Hyetone Industry has been working in the field of digital manufacturing and production for many years, helping the tube bending industry intelligent manufacturing and digital production, and empowering production. At present, the AMB Tube-Q 3D tube digital measurement system of Hai Tong Industry has been successfully applied to various automotive tube bending, aviation tube bending and tube bending parts manufacturers based on stable measurement accuracy and high cost-effective investment. Next, the enterprise will also actively promote the application of AMB Tube-Q 3D conduit digital measurement system in aerospace, automotive, automation and other production, to provide systematic, customized, one-stop piping solutions and services, to replace the imports, to respond to the "new qualitative productivity" call, and to contribute to the development of China's industry.

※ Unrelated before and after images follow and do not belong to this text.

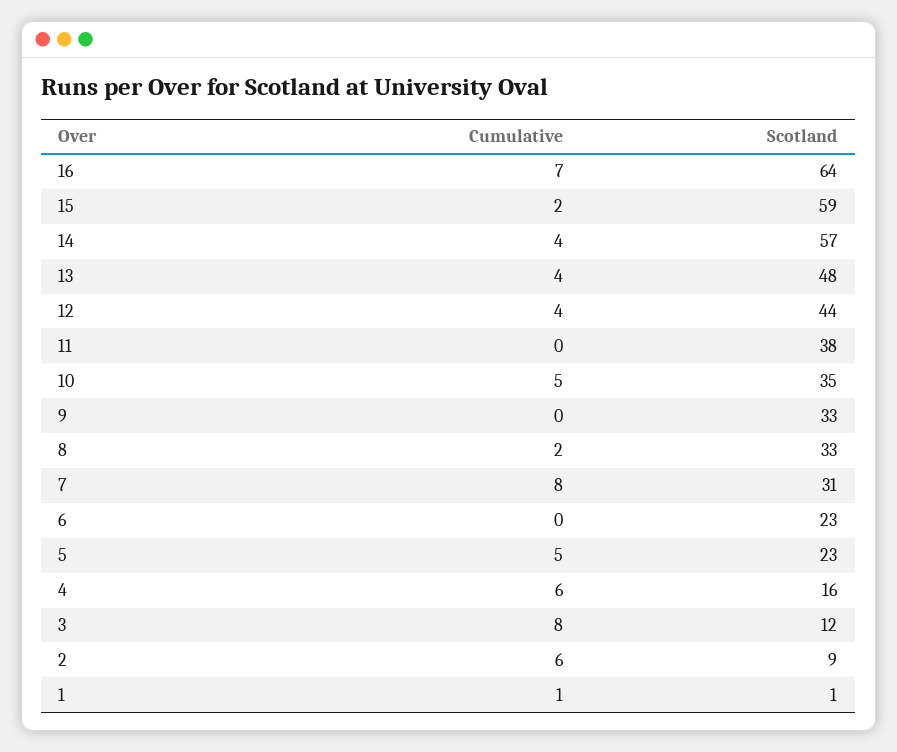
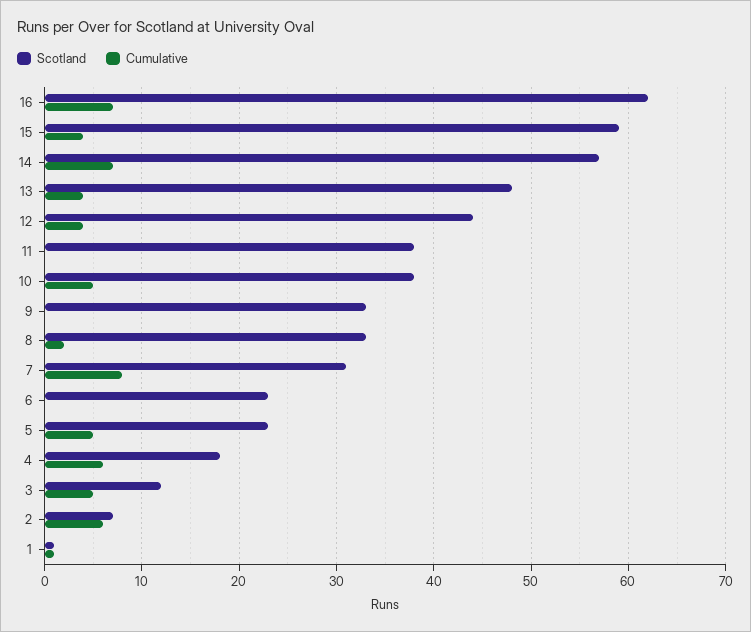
Scotland, 16: 64 -> 62
Cumulative, 15: 2 -> 4
Cumulative, 14: 4 -> 7
Scotland, 10: 35 -> 38
Scotland, 4: 16 -> 18
Cumulative, 3: 8 -> 5
Scotland, 2: 9 -> 7

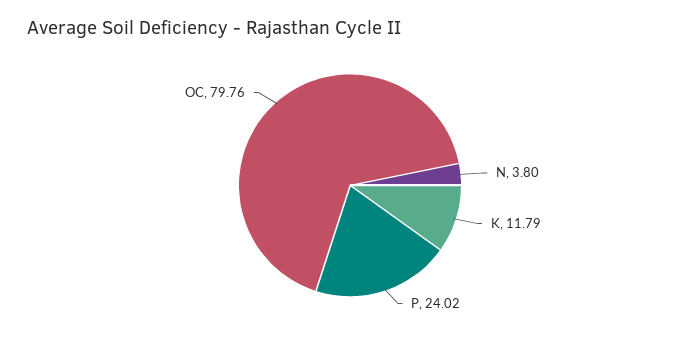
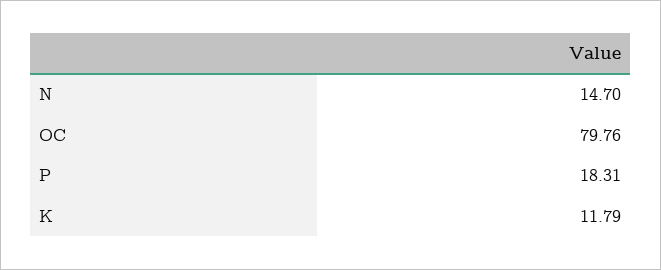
N: 3.8 -> 14.7
P: 24.02 -> 18.31

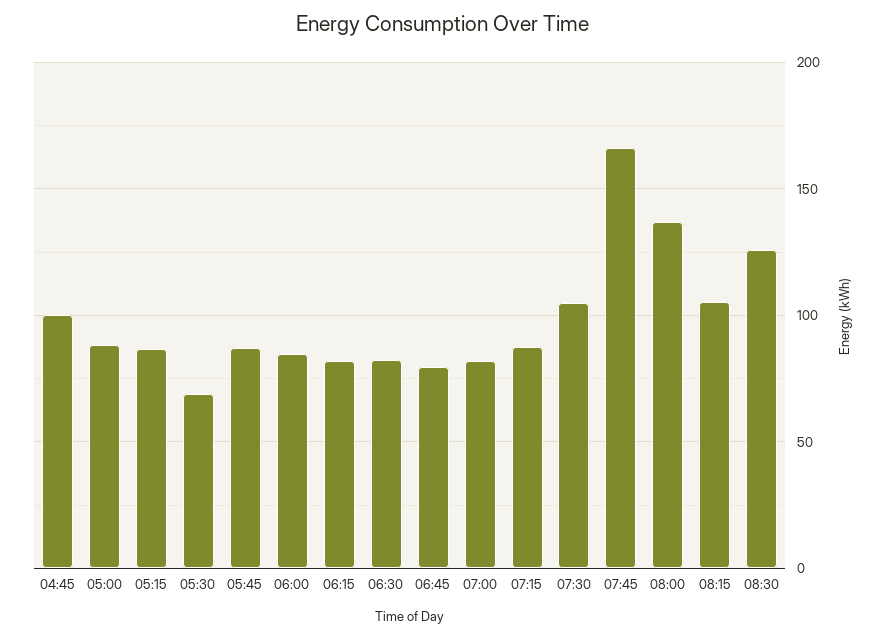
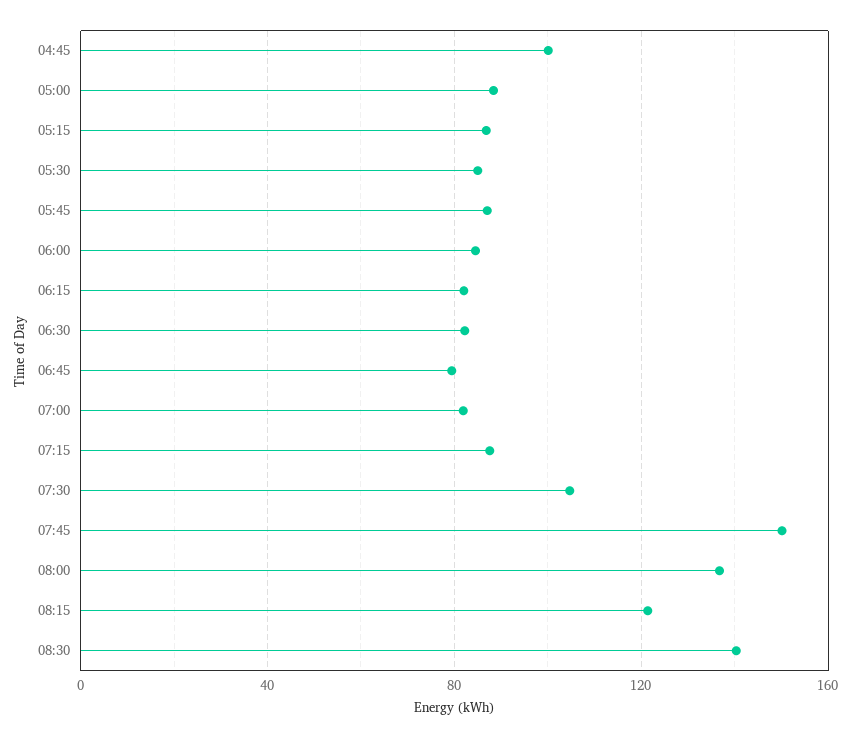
05:30: 70 -> 85
07:45: 165 -> 150
08:15: 105 -> 120
08:30: 125 -> 140

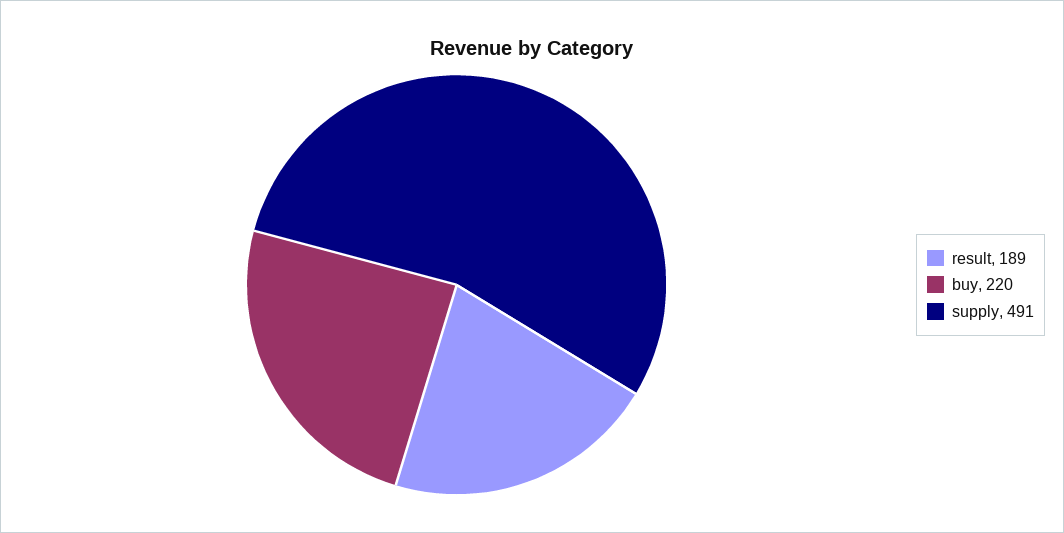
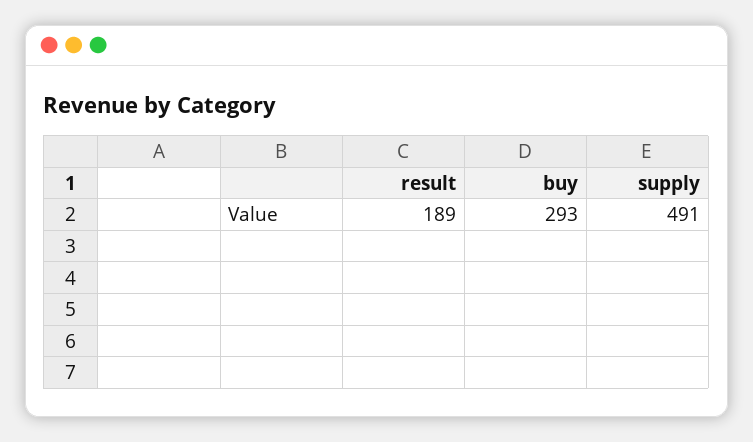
buy: 220 -> 293

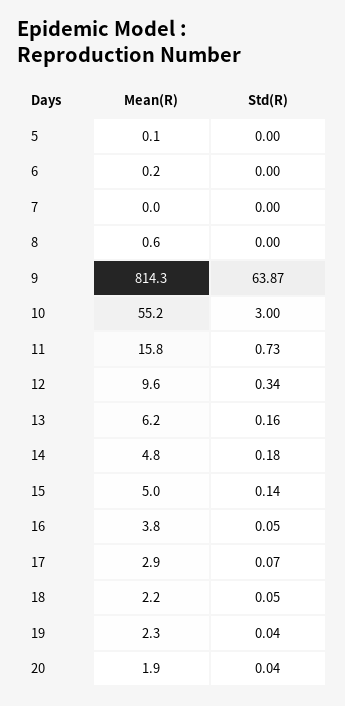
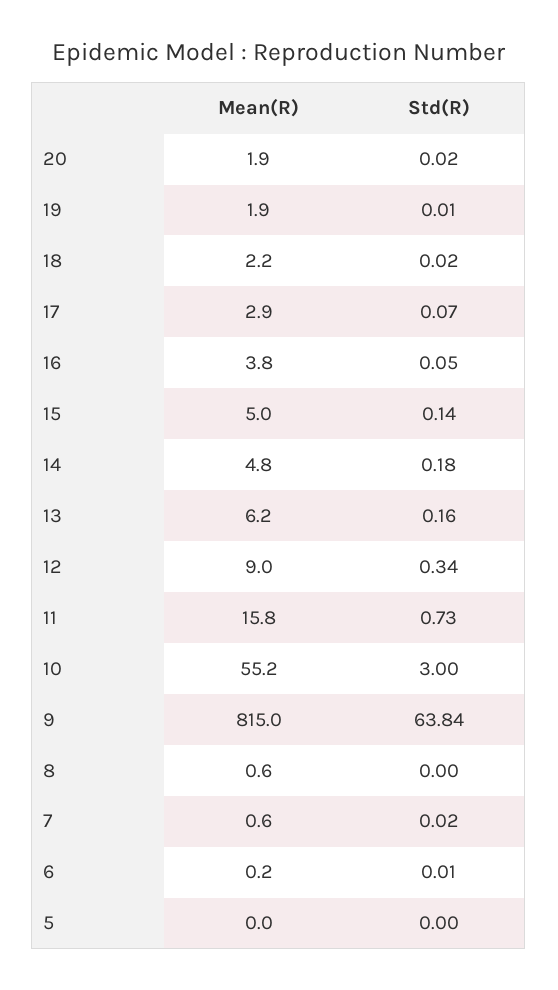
Mean(R), 5: 0.1 -> 0
Std(R), 6: 0 -> 0.01
Mean(R), 7: 0 -> 0.6
Std(R), 7: 0 -> 0.02
Mean(R), 9: 814.3 -> 815
Std(R), 9: 63.87 -> 63.84
Mean(R), 12: 9.6 -> 9
Std(R), 18: 0.05 -> 0.02
Mean(R), 19: 2.3 -> 1.9
Std(R), 19: 0.04 -> 0.01
Std(R), 20: 0.04 -> 0.02

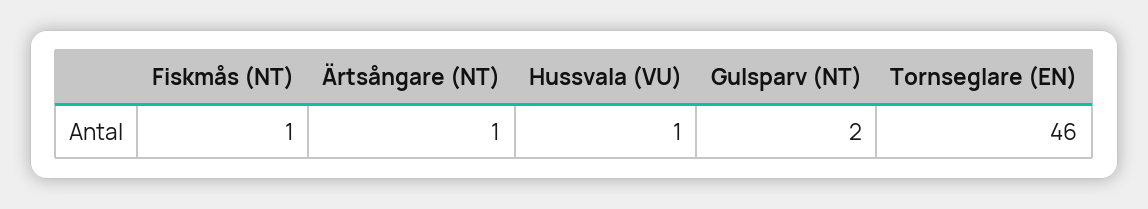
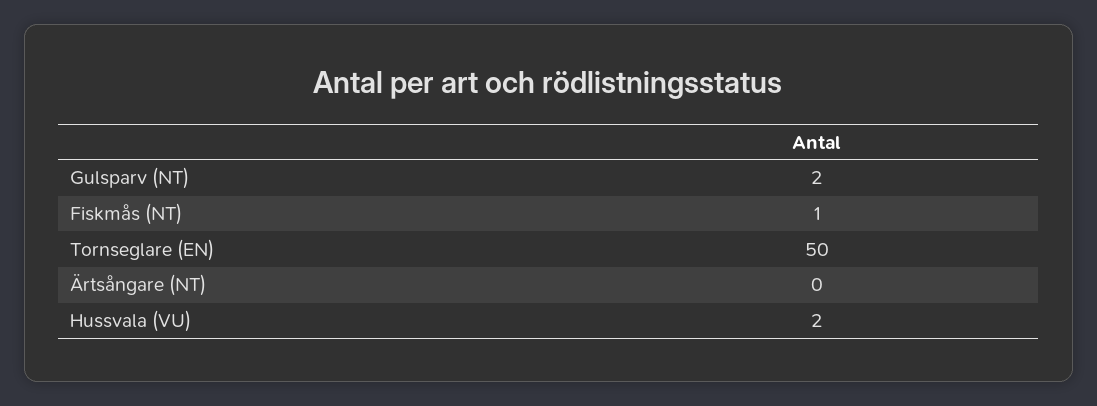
Ärtsångare (NT): 1 -> 0
Hussvala (VU): 1 -> 2
Tornseglare (EN): 46 -> 50

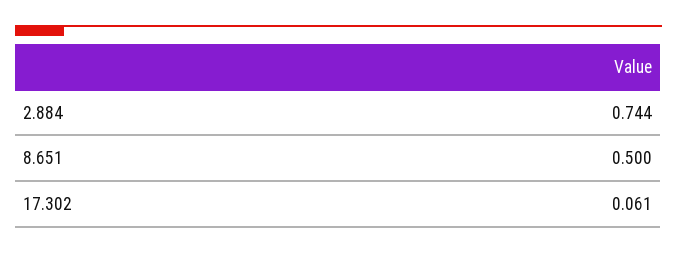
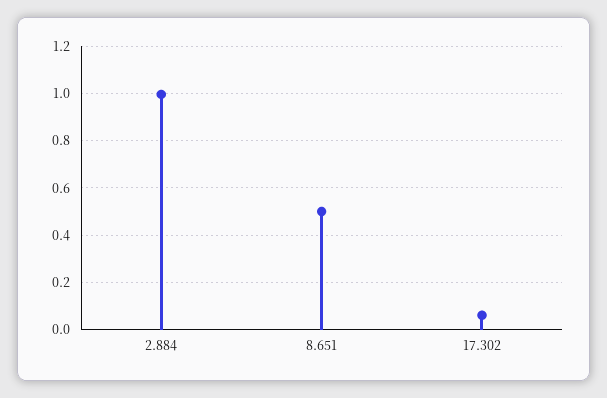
2.884: 0.744 -> 1

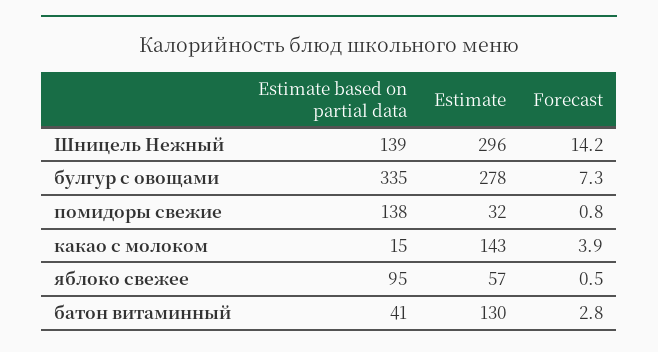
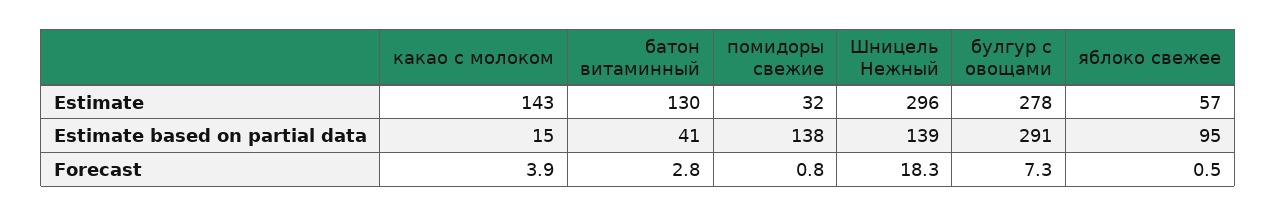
Forecast, Шницель Нежный: 14.2 -> 18.3
Estimate based on partial data, булгур с овощами: 335 -> 291

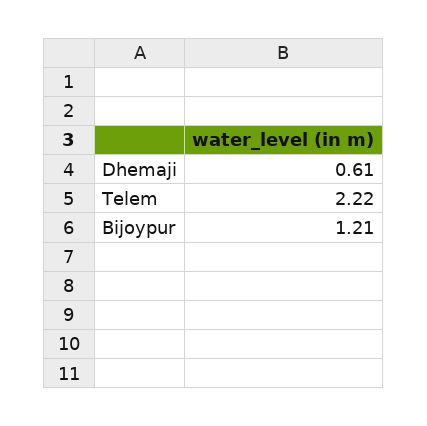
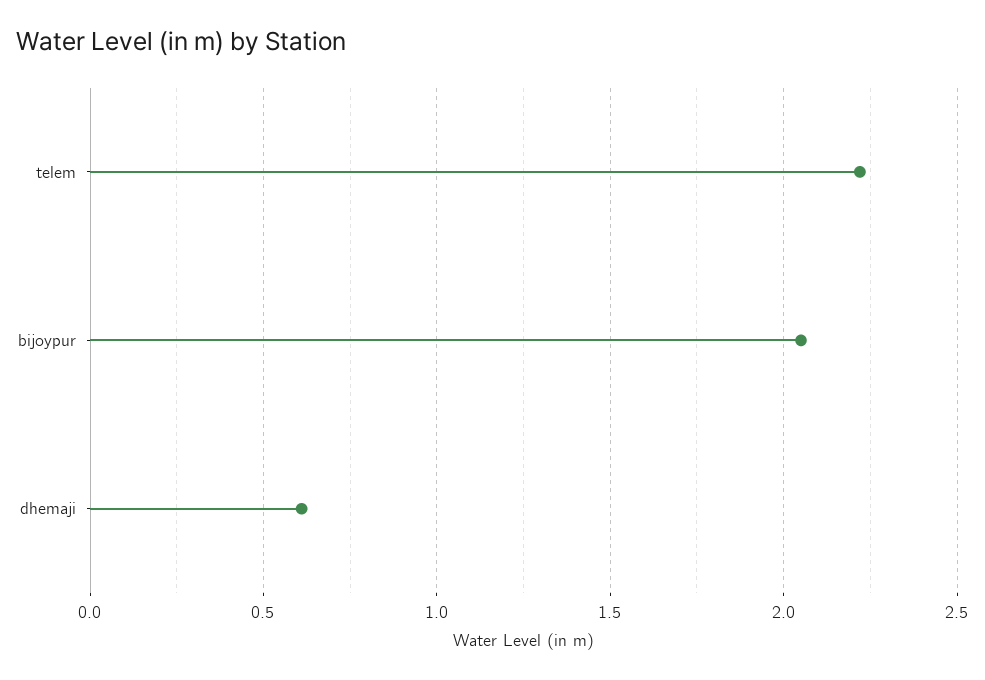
Bijoypur: 1.21 -> 2.05

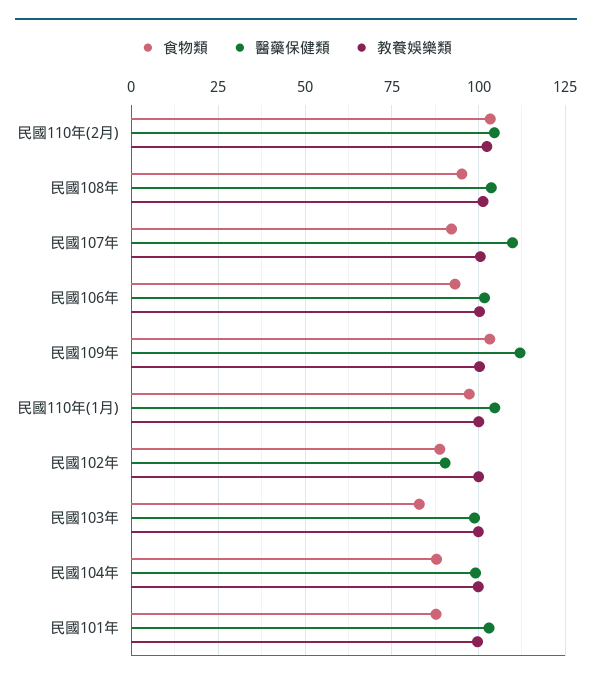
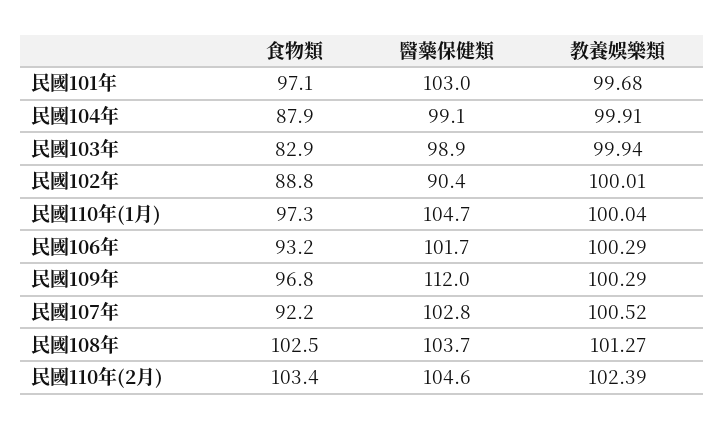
食物類, 民國108年: 95 -> 102.5
醫藥保健類, 民國107年: 110 -> 102.8
食物類, 民國109年: 102.5 -> 96.8
食物類, 民國101年: 87.5 -> 97.1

For product details or to inquire about dealer channel prices, please call the product service hotline +86-400-018-2086 or add customer service WhatsApp.



 

丨Hyetone Industry

Guangzhou Hyetone Industrial Technology Co., Ltd. is a leading high-end intelligent equipment high-tech enterprise integrating R&D, design, manufacturing and marketing in China. Over the years, it has been recognized as a high-tech enterprise in Guangdong Province, Guangdong Province Intelligent Human-Machine Interaction Exoskeleton Engineering Technology Research Center, Guangdong Province Robotics Backbone (Cultivation) Enterprises, Guangdong Province Specialized and Specialized New Enterprises, and Guangzhou Municipal Research and Development Institutions. Focusing on the use of machinery and intelligence to empower industrial workers, with fluid power technology as the basis for innovation, the company adopts a differentiated competitive strategy in the mid-end and high-end intelligent equipment market segments, forming a "human-machine interaction core" with "ergonomics, morphology, motion capture, motion recognition, tactile interaction, life monitoring, simulation" and other "human-machine interaction core" products. "The core technology of human-machine interaction integrates the power of human body and machinery, reduces the burden of physical energy and amplifies the output of physical energy, and combines with the Intellidyne 5G Internet of Things platform to grasp the labor situation in real time and promote high-efficiency production.